I think you have a couple of options:
A) Quickly change the topic to something less controversial. (“Can you believe this weather?” “How about those [insert name of local sports team here]?”)
B) Launch into a passionate defense of your side of the issue, getting angrier and more frustrated as the argument escalates. (“Why can’t you be a reasonable human being and just agree that I’m right?”)
C) Try to engage them in a conversation that helps both of you understand – even if you don’t end up agreeing with – the other person’s perspective.
(Just to be clear – I’m differentiating between choosing to have conversations about reasonable differences in political opinions and the absolute imperative we have to call out those who promote violence, hate, or any form of discrimination. I do not think that we should give hate speech a place at the table in the name of “fairness” or “balancing perspectives.”)

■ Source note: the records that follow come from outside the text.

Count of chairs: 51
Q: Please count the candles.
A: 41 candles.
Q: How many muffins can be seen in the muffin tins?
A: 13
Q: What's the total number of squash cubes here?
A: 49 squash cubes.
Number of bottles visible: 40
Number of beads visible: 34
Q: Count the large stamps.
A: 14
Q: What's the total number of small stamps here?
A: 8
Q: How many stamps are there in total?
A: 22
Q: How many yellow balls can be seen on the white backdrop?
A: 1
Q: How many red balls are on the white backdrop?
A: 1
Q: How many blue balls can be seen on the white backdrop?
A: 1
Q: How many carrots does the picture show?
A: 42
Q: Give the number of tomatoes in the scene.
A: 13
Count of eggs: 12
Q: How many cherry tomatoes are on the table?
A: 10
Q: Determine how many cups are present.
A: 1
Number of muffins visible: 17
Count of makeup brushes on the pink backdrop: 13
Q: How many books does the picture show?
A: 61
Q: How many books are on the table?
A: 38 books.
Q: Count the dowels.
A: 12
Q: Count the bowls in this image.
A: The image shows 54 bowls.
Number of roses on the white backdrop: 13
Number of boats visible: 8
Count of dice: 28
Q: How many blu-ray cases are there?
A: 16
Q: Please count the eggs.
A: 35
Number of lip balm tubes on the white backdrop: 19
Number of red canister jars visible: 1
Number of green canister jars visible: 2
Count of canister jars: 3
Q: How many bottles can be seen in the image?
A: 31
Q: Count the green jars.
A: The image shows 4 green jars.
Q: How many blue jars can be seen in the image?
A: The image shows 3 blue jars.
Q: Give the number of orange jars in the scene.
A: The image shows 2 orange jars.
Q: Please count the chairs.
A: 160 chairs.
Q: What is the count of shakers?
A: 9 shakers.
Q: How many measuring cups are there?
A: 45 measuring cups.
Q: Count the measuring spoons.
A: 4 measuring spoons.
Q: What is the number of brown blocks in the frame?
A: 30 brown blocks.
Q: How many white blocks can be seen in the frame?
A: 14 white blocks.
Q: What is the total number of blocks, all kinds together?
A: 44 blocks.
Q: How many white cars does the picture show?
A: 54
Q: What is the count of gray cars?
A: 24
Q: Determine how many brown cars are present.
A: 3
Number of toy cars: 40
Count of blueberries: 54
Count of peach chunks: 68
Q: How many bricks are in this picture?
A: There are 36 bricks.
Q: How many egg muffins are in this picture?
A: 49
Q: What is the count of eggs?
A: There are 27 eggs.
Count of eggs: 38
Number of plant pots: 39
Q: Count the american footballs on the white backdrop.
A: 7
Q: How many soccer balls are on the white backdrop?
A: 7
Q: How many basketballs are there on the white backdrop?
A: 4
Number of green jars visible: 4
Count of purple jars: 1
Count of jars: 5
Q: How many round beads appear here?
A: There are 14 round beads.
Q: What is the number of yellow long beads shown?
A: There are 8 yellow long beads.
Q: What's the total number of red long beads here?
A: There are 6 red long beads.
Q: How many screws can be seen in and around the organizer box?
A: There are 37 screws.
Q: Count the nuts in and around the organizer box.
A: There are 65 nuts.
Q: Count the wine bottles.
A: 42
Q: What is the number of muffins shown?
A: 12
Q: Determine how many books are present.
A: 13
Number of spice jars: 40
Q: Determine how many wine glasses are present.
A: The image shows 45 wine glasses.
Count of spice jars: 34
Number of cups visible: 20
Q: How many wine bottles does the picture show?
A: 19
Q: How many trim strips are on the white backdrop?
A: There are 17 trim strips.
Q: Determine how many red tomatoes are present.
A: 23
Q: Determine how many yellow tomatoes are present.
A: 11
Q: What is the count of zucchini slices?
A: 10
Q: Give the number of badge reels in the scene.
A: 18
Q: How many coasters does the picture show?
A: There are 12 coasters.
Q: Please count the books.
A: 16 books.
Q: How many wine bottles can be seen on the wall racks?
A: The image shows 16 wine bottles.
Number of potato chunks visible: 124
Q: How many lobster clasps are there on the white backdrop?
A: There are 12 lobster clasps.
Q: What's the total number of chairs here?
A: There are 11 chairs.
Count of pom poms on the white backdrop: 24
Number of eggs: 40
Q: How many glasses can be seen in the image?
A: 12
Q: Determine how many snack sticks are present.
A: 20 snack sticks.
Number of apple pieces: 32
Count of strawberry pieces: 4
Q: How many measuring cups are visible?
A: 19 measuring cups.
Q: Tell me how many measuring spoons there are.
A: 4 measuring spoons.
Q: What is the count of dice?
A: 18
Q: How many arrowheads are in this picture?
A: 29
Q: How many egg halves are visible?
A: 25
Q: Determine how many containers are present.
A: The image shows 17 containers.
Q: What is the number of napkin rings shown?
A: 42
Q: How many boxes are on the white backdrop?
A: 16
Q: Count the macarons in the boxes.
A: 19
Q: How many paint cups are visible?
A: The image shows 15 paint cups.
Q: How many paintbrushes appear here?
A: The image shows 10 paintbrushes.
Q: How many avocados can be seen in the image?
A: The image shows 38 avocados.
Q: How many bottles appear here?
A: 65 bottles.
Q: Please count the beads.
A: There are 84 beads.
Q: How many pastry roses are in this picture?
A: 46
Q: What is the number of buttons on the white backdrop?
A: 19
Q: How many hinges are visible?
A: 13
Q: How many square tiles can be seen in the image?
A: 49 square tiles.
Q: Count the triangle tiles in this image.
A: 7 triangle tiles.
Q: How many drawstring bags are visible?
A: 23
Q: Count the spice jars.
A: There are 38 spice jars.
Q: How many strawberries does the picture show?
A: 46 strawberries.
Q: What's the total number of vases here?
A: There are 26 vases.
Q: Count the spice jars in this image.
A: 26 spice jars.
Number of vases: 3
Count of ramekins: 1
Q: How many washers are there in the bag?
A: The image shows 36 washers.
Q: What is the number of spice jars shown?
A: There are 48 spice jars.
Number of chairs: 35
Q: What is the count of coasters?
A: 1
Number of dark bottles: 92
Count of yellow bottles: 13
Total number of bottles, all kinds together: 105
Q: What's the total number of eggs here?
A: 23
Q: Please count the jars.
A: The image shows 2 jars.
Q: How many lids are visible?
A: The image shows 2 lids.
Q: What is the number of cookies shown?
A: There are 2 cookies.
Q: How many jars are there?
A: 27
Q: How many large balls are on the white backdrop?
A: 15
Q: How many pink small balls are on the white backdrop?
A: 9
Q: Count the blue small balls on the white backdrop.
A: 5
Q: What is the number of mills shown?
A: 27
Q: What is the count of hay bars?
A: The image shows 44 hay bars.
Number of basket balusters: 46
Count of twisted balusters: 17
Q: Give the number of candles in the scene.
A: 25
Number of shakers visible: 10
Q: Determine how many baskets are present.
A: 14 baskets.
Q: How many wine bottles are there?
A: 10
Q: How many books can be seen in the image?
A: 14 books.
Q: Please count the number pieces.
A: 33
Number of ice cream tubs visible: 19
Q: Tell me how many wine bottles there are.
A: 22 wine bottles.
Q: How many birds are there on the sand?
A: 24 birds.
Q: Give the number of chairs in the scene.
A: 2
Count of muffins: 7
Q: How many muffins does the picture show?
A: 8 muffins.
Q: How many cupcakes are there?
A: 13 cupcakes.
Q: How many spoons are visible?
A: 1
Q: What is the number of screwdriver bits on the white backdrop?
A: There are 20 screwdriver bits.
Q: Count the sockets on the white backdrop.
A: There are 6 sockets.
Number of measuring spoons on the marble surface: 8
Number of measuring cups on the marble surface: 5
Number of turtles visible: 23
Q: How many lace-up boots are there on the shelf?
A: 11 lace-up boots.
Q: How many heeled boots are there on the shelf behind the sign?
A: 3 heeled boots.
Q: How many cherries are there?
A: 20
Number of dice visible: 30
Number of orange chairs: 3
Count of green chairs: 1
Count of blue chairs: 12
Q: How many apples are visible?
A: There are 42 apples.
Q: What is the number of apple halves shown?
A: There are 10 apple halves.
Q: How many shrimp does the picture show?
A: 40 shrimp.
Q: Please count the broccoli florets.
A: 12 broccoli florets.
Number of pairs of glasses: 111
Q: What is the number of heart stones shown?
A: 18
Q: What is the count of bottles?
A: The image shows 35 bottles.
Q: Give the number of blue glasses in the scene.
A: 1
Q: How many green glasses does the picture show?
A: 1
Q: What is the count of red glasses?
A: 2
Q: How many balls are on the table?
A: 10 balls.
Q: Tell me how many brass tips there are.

So which option should you choose?
Weighing the Options
The common political disagreements we run into at work or home can certainly lead to uncomfortable conversations. Depending on how we handle those conversations, they may even damage our relationships. Honestly, it can be really hard to talk politics with people who disagree with us.
Option A is probably the easiest choice to make (and in some cases, the most appropriate – maybe the office holiday party isn’t the time to get into a potentially contentious conversation).
Option B might be very satisfying in the moment – after all, righteous indignation can feel pretty darn good sometimes.
Neither of these options, though, will likely win over any hearts or minds. In fact, Option B may do just the opposite, causing both people to dig in their heels and defend their side, no matter the cost to the relationship.
The Question that Makes a Difference
So what can you do if you want to try Option C – engage in a healthy conversation that helps you understand each other better?
Try asking the other person the question, “Why do you feel that way?” Then listen. Intently. Without formulating your rebuttal. Just listen.
Being willing to hear their rationale can give you insight into what really matters to them. It may even help you make a counterargument that is meaningful to them.
Values and Politics
Social psychologist Jonathan Haidt studies the moral roots of our political beliefs. He and some other psychologists believe that we share a set of universal moral foundations that we each prioritize in different ways. They believe that we each view the world – and form our political opinions – based on which of these values we hold most dear.
These values are Care, Loyalty, Fairness, Authority, Liberty, and Sanctity.
When you can identify which values are at the heart of the other person’s particular belief, then you can make a case that might appeal to that specific value. For example, someone who supports strict immigration standards may value Sanctity and Authority. Someone who supports universal health coverage may value Care and Fairness. If you’re on the other side of the political spectrum from either person, what can you say that may be persuasive to them, based on what they value?
Even if you don’t end up changing the other person’s mind, a conversation that revolves around the core values that shaped each person’s opinions can be meaningful and eye-opening. You might also walk away feeling like you understand each other a little bit more. And in times as divided as these, couldn’t we all use a little more understanding?